Variations & Substitutions

  • Different Nuts: Experiment with different nuts such as peanuts, almonds, or pistachios instead of cashews.
  • Chocolate Polvoron: Add 1/4 cup of unsweetened cocoa powder to the flour mixture for a chocolatey twist. Reduce the flour by an equal amount.
  • Ube Polvoron: Mix in ube powder for a purple hue and a subtle yam flavor.
  • Gluten-Free Polvoron: Although the original recipe uses All-Purpose flour, you can try using a gluten-free all-purpose flour blend. Results may vary.

FAQs (Frequently Asked Questions)

Q: Why is it important to toast the flour?
A: Toasting the flour is essential for developing the characteristic nutty flavor and removing the raw flour taste. It also helps to dry out the flour, which contributes to the crumbly texture of the polvoron.

Q: Can I use a different type of milk powder?
A: While Nestle Nido is commonly used, you can use other brands of powdered whole milk. The flavor may vary slightly depending on the brand.

Q: Do I have to use a molder?
A: No, you don’t need a traditional polvoron molder. A mini cupcake pan works just as well to create perfectly shaped polvoron.
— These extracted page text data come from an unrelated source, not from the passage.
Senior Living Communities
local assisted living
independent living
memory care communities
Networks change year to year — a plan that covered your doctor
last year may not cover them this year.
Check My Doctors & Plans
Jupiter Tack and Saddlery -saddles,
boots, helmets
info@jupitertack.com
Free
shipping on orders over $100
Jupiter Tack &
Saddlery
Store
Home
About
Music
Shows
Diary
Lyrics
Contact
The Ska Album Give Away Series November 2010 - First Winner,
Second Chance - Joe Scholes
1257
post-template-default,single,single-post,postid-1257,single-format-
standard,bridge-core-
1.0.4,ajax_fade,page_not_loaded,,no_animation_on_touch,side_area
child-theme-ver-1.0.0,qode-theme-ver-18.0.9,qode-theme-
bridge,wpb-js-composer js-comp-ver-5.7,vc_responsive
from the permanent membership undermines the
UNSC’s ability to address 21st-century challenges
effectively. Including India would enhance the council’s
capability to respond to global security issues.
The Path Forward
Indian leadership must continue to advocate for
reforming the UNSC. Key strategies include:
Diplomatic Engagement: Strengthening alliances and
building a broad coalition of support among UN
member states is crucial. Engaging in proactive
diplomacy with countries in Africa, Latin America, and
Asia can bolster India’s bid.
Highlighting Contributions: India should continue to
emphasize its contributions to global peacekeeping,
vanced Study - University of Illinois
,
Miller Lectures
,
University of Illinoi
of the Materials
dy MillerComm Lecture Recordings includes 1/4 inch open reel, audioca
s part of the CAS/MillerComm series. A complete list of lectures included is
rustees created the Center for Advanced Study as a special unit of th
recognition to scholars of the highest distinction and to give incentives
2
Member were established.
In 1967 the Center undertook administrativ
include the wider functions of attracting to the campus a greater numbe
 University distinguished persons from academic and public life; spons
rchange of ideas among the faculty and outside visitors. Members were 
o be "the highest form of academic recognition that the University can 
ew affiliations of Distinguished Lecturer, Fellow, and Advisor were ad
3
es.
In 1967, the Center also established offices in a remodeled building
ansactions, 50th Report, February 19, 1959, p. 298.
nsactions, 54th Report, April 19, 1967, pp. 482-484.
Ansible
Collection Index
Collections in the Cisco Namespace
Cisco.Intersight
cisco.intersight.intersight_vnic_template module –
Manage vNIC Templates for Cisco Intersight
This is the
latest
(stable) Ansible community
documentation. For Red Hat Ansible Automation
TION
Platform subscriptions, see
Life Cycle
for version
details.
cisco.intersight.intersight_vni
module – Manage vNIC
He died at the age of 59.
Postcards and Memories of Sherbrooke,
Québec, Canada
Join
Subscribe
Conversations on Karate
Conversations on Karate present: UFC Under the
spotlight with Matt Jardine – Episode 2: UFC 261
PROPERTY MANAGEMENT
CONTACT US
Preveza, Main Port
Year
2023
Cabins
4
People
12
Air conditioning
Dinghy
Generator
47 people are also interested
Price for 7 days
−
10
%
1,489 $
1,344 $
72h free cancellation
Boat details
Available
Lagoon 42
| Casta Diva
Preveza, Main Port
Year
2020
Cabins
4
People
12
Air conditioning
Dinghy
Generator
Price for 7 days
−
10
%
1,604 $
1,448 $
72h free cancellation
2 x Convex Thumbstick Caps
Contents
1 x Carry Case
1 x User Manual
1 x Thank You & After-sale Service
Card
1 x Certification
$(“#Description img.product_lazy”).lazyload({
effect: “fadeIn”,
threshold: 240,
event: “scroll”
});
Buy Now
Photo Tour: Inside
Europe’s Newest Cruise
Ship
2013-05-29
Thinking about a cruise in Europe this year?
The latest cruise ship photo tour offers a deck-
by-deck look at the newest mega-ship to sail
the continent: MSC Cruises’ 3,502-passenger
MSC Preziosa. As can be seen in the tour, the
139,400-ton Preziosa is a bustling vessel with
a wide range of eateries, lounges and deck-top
Q: How do I prevent the polvoron from being too crumbly?
A: Ensure you have the correct ratio of butter to dry ingredients. Too little butter will result in a very crumbly polvoron.

Q: Can I add other flavorings?
A: Yes! You can experiment with adding other flavorings like vanilla extract, cinnamon, or even a touch of citrus zest to customize the flavor to your liking.

Final Thoughts

Polvoron is more than just a cookie; it’s a taste of Filipino heritage, a symbol of warmth and generosity, and a sweet reminder of home. Whether you make it for a special occasion or simply to satisfy a craving, I encourage you to try this recipe and share the joy of polvoron with your loved ones. Don’t be afraid to experiment with different flavors and variations to create your own unique version of this beloved Filipino treat. Feel free to pair it with a strong cup of Filipino coffee or a refreshing glass of calamansi juice for the perfect merienda (afternoon snack)!